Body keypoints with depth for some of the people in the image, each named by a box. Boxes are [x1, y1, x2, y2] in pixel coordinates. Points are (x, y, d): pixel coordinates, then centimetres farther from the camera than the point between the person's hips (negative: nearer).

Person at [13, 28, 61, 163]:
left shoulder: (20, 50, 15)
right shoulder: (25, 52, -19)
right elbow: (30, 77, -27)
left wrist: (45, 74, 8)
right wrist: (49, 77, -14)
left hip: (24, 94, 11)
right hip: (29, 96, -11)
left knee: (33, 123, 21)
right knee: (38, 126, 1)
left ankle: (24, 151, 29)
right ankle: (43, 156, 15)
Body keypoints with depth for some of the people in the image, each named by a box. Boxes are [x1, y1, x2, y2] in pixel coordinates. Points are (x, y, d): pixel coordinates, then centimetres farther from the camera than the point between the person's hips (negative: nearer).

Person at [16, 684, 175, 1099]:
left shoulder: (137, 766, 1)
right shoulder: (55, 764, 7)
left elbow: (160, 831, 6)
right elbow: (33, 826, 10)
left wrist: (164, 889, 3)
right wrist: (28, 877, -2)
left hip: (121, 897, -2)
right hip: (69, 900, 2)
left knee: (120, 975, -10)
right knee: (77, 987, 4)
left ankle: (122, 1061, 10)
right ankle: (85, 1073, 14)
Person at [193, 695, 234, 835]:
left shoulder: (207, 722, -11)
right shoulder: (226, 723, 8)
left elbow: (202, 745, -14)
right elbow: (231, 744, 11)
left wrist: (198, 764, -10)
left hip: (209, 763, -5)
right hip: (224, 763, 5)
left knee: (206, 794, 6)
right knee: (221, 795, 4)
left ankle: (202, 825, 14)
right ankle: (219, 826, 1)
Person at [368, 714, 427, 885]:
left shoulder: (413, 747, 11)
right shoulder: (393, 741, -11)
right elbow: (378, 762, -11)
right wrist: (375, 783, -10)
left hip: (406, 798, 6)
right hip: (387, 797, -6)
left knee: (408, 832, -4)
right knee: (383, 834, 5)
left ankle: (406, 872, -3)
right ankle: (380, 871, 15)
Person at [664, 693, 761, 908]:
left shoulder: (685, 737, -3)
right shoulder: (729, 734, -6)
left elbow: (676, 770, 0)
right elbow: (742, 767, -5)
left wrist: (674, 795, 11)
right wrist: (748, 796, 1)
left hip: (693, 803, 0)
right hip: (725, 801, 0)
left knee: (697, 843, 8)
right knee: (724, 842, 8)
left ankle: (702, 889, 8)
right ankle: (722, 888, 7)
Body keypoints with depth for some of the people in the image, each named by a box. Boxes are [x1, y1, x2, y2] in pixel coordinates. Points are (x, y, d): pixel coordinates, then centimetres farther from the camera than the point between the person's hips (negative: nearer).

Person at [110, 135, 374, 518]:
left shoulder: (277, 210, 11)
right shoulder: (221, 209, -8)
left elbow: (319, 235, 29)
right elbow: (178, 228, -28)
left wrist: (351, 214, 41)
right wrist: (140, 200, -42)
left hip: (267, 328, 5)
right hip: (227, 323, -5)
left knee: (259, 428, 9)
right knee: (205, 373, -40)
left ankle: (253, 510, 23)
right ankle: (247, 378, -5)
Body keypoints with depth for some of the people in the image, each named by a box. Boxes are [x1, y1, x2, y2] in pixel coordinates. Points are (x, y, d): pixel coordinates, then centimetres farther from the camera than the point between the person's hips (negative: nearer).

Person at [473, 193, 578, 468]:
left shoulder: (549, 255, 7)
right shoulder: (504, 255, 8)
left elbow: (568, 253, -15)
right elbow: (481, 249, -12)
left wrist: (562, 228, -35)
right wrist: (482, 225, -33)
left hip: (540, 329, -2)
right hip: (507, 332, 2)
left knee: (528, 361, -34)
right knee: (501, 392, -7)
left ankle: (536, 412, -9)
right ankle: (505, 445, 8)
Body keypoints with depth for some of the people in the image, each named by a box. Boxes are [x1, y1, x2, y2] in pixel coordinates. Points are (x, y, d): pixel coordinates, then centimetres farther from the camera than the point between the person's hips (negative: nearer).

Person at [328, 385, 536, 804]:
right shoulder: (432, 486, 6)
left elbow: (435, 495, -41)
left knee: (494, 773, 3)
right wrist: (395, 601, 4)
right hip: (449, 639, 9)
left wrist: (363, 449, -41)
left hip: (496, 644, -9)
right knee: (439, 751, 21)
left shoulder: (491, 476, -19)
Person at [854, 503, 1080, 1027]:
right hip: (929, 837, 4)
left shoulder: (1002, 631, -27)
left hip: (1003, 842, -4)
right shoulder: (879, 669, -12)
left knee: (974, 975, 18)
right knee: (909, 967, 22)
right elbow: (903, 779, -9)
____________
Task prompt: Print every line of the listing above again, character for character.

Result:
Body keypoints with depth for some of the people in the image, each named by a box. Boxes are [x1, y1, x2, y2] in pixel coordinates. Points are (x, y, d): pixel coordinates, then centimetres farther from the camera than the point between the person's hips (negative: nearer).

Person at [13, 28, 61, 163]:
left shoulder: (20, 50, 15)
right shoulder: (25, 52, -19)
right elbow: (30, 77, -27)
left wrist: (45, 74, 8)
right wrist: (49, 77, -14)
left hip: (24, 94, 11)
right hip: (29, 96, -11)
left knee: (33, 123, 21)
right knee: (38, 126, 1)
left ankle: (24, 151, 29)
right ankle: (43, 156, 15)
Body keypoints with depth for some of the people in the image, each named by a box. Boxes are [x1, y1, x2, y2] in pixel coordinates. Points are (x, y, d): pixel coordinates, then centimetres farther from the camera than the point between the person's hips (negative: nearer).

Person at [16, 684, 175, 1099]:
left shoulder: (137, 766, 1)
right shoulder: (55, 764, 7)
left elbow: (160, 831, 6)
right elbow: (33, 826, 10)
left wrist: (164, 889, 3)
right wrist: (28, 877, -2)
left hip: (121, 897, -2)
right hip: (69, 900, 2)
left knee: (120, 975, -10)
right knee: (77, 987, 4)
left ankle: (122, 1061, 10)
right ankle: (85, 1073, 14)
Person at [193, 695, 234, 835]:
left shoulder: (207, 722, -11)
right shoulder: (226, 723, 8)
left elbow: (202, 745, -14)
right elbow: (231, 744, 11)
left wrist: (198, 764, -10)
left hip: (209, 763, -5)
right hip: (224, 763, 5)
left knee: (206, 794, 6)
right knee: (221, 795, 4)
left ankle: (202, 825, 14)
right ankle: (219, 826, 1)
Person at [368, 714, 427, 885]:
left shoulder: (413, 747, 11)
right shoulder: (393, 741, -11)
right elbow: (378, 762, -11)
right wrist: (375, 783, -10)
left hip: (406, 798, 6)
right hip: (387, 797, -6)
left knee: (408, 832, -4)
right knee: (383, 834, 5)
left ankle: (406, 872, -3)
right ankle: (380, 871, 15)
Person at [664, 693, 761, 908]:
left shoulder: (685, 737, -3)
right shoulder: (729, 734, -6)
left elbow: (676, 770, 0)
right elbow: (742, 767, -5)
left wrist: (674, 795, 11)
right wrist: (748, 796, 1)
left hip: (693, 803, 0)
right hip: (725, 801, 0)
left knee: (697, 843, 8)
right knee: (724, 842, 8)
left ankle: (702, 889, 8)
right ankle: (722, 888, 7)
Body keypoints with depth for some of the people in the image, each named by a box. Boxes are [x1, y1, x2, y2] in pixel coordinates. Points are (x, y, d): pixel coordinates, then centimetres farther from the camera than the point between the person's hips (negative: nearer).

Person at [110, 135, 374, 518]:
left shoulder: (277, 210, 11)
right shoulder: (221, 209, -8)
left elbow: (319, 235, 29)
right elbow: (178, 228, -28)
left wrist: (351, 214, 41)
right wrist: (140, 200, -42)
left hip: (267, 328, 5)
right hip: (227, 323, -5)
left knee: (259, 428, 9)
right knee: (205, 373, -40)
left ankle: (253, 510, 23)
right ankle: (247, 378, -5)
Body keypoints with depth for some of the people in the image, each named by a box. Boxes are [x1, y1, x2, y2] in pixel coordinates. Points are (x, y, d): pixel coordinates, then centimetres farther from the camera than the point between the person's hips (negative: nearer).

Person at [473, 193, 578, 468]:
left shoulder: (549, 255, 7)
right shoulder: (504, 255, 8)
left elbow: (568, 253, -15)
right elbow: (481, 249, -12)
left wrist: (562, 228, -35)
right wrist: (482, 225, -33)
left hip: (540, 329, -2)
right hip: (507, 332, 2)
left knee: (528, 361, -34)
right knee: (501, 392, -7)
left ankle: (536, 412, -9)
right ankle: (505, 445, 8)
Body keypoints with depth for some of the people in the image, each named by a box. Boxes are [x1, y1, x2, y2] in pixel coordinates. Points are (x, y, d): pixel coordinates, then centimetres farther from the camera than the point between the person's hips (negative: nearer).

Person at [328, 385, 536, 804]:
right shoulder: (432, 486, 6)
left elbow: (435, 495, -41)
left knee: (494, 773, 3)
right wrist: (395, 601, 4)
right hip: (449, 639, 9)
left wrist: (363, 449, -41)
left hip: (496, 644, -9)
right knee: (439, 751, 21)
left shoulder: (491, 476, -19)
Person at [854, 503, 1080, 1027]:
right hip: (929, 837, 4)
left shoulder: (1002, 631, -27)
left hip: (1003, 842, -4)
right shoulder: (879, 669, -12)
left knee: (974, 975, 18)
right knee: (909, 967, 22)
right elbow: (903, 779, -9)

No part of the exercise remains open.